In the 2022 European targeting campaign documented by Cisco Talos, the group deployed a distinct malware family:

TONEINS: a C++ loader responsible for installing and executing TONESHELL
TONESHELL: a backdoor using a custom TCP-based network protocol for C2 communication
PUBLOAD: a stager that retrieves and executes additional payloads from actor-controlled infrastructure

MITRE ATT&CK G0129 and the Secureworks BRONZE PRESIDENT profile both document PlugX distribution via USB removable media, enabling propagation into air-gapped or restricted-connectivity network segments.

Initial access is achieved primarily through spearphishing emails with malicious document attachments that use geopolitically relevant lures to induce victim execution.

Attribution

Mustang Panda is assessed as a China-based threat actor by multiple independent security research organizations. MITRE ATT&CK G0129 characterizes the group as China-based and active since at least 2012. The Secureworks BRONZE PRESIDENT profile and Cisco Talos reporting similarly attribute activity to a China-based actor, grounded in targeting patterns consistent with Chinese foreign policy interests, Chinese-language artifacts identified in malware and infrastructure, and operational characteristics overlapping with other China-nexus activity clusters.

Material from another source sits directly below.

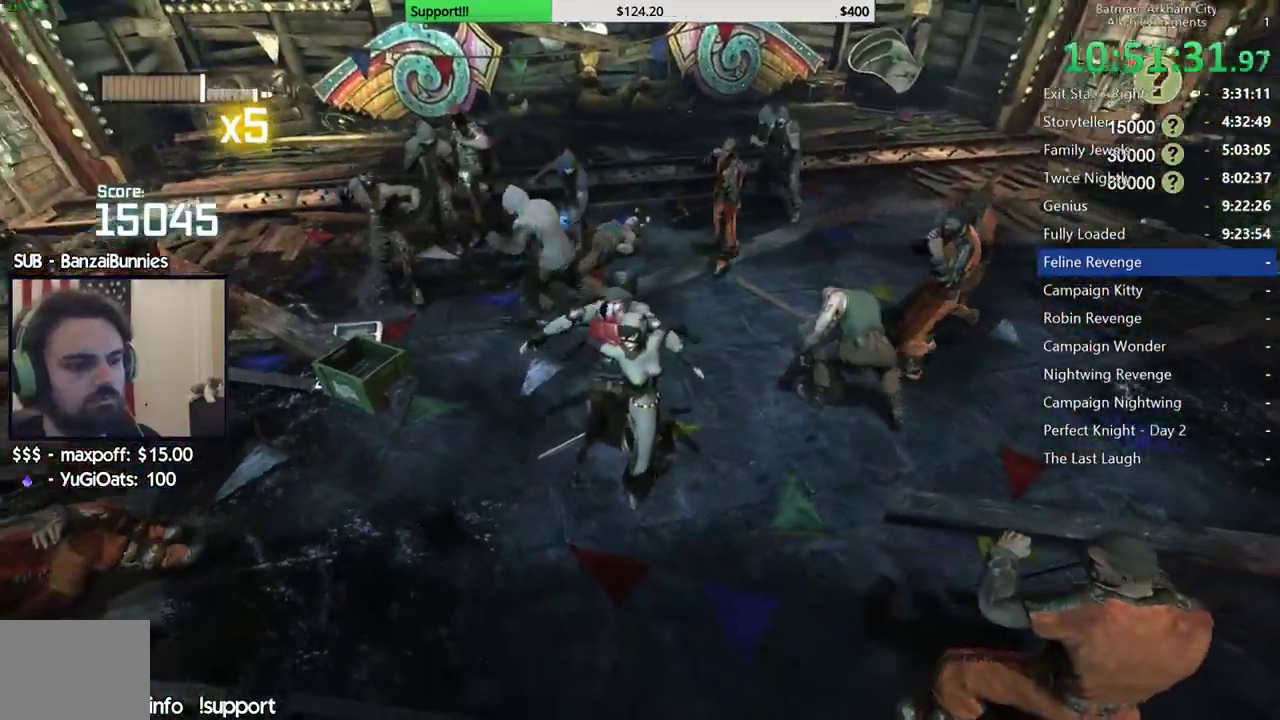
{"buttons": [], "left_stick": "down", "right_stick": "center", "events": [[67, "left_stick", "down"], [100, "right_stick", "center"], [250, "right_stick", "left"], [400, "right_stick", "center"]]}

No government indictment or formal official attribution has been issued for Mustang Panda. Attribution rests on vendor technical assessments and circumstantial evidence from multiple independent sources rather than legal proceedings.

MITRE ATT&CK Profile

T1566.001 - Spearphishing Attachment: Spearphishing emails with malicious document attachments are the documented primary delivery vector, confirmed by Cisco Talos in the European diplomatic targeting campaign.

T1204.002 - Malicious File: Victims execute malicious files delivered via phishing, triggering the DLL side-loading infection chain, per MITRE ATT&CK G0129.

T1574.001 - DLL: Mustang Panda uses DLL side-loading to execute PlugX and related tooling through legitimate signed executables, as documented by MITRE ATT&CK G0129, Cisco Talos, and Secureworks.

T1091 - Replication Through Removable Media: PlugX spreading via USB drives is documented in MITRE ATT&CK G0129 and the Secureworks BRONZE PRESIDENT profile, supporting propagation into environments with limited network connectivity.

T1071.001 - Web Protocols: PlugX uses HTTP and HTTPS for C2 communications, as documented in MITRE ATT&CK G0129.